According to the U.N. the May 3 cyclone may have killed between 62,000 and 100,000, and left up to 2 million survivors facing disease and starvation.
Foreign journalists - like many foreign aid workers - have not been allowed into the country. Local reporters have faced harassment and risk imprisonment for stories that offend the famously thin-skinned ruling generals.
While a reporter in Myanmar was talking to an editor in Bangkok, loud tick-tick-tick sounds could be heard on the telephone line, often an indication of a tapped phone. That day, the reporter had been informed that the government was not pleased by an unflattering detail about the junta in a recent story. The reporter expressed concern about being arrested before abruptly hanging up. The reporter has so far not been detained.
Tightly controlled state media paints a one-sided picture of a beneficent junta. The New Light of Myanmar and other government mouthpieces only show images of the junta distributing aid and comforting survivors, making little or no mention of help pouring in from around the world.
Reporters Without Borders and other media watchdogs have urged the junta to lift its ban on journalist visas, noting that news reports and images broadcast around the world play a key role in helping disaster victims and reconstruction efforts.
"Journalists have an important role to play," the New York-based Committee to Protect Journalists said in a statement. "Their reporting often uncovers previously undiscovered areas of need, and they help keep the international community of donors informed of conditions on the ground."
At the Myanmar Embassy in neighboring Thailand, several journalists seeking visas were told they were blacklisted after entering Myanmar on tourist visas in September 2007 during the junta's deadly crackdown on pro-democracy protests led by Buddhist monks.
Images of troops firing on monks broadcast by global news networks enraged the junta and prompted a tightening of the already severe restrictions on media freedoms, the CPJ said in a recent report.
Among those killed in last year's crackdown was Kenji Nagai, 50, a video journalist for Japan's APF News. Video footage of Nagai's death appearing to show a soldier shooting the journalist at close range was televised around the world.

INFORMATION GIVEN |

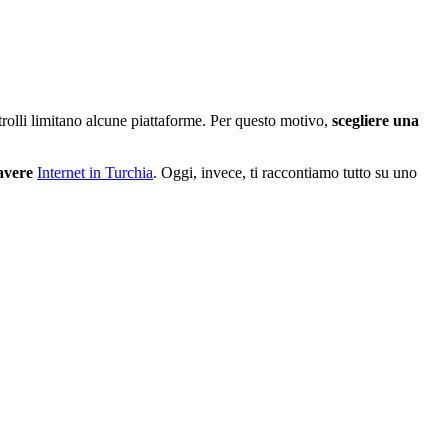
trolli limitano alcune piattaforme. Per questo motivo,
scegliere una
avere
Internet in Turchia
. Oggi, invece, ti raccontiamo tutto su uno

TASK 1 | Return the part of the article on Myanmar's press restrictions that opens with the words containing "Images of troops" and closes with "televised around the world.".
TASK 2 | In the article on Myanmar's press restrictions, which organization's statement says that journalists "have an important role to play"?
TASK 3 |
Say whether each statement agrees with the article on Myanmar's press restrictions. Answer yes or no, and quote the deciding words of the article.
(a) According to the U.N., the cyclone left up to 2 million survivors facing disease and starvation.
(b) The reporter who spoke with an editor in Bangkok has been detained.
(c) Kenji Nagai was a video journalist for Japan's APF News.

TASK ANSWER 1 |
Images of troops firing on monks broadcast by global news networks enraged the junta and prompted a tightening of the already severe restrictions on media freedoms, the CPJ said in a recent report.
Among those killed in last year's crackdown was Kenji Nagai, 50, a video journalist for Japan's APF News. Video footage of Nagai's death appearing to show a soldier shooting the journalist at close range was televised around the world.

TASK ANSWER 2 | The New York-based Committee to Protect Journalists.

TASK ANSWER 3 |
(a) Yes: "left up to 2 million survivors facing disease and starvation"
(b) No: "The reporter has so far not been detained."
(c) Yes: "a video journalist for Japan's APF News"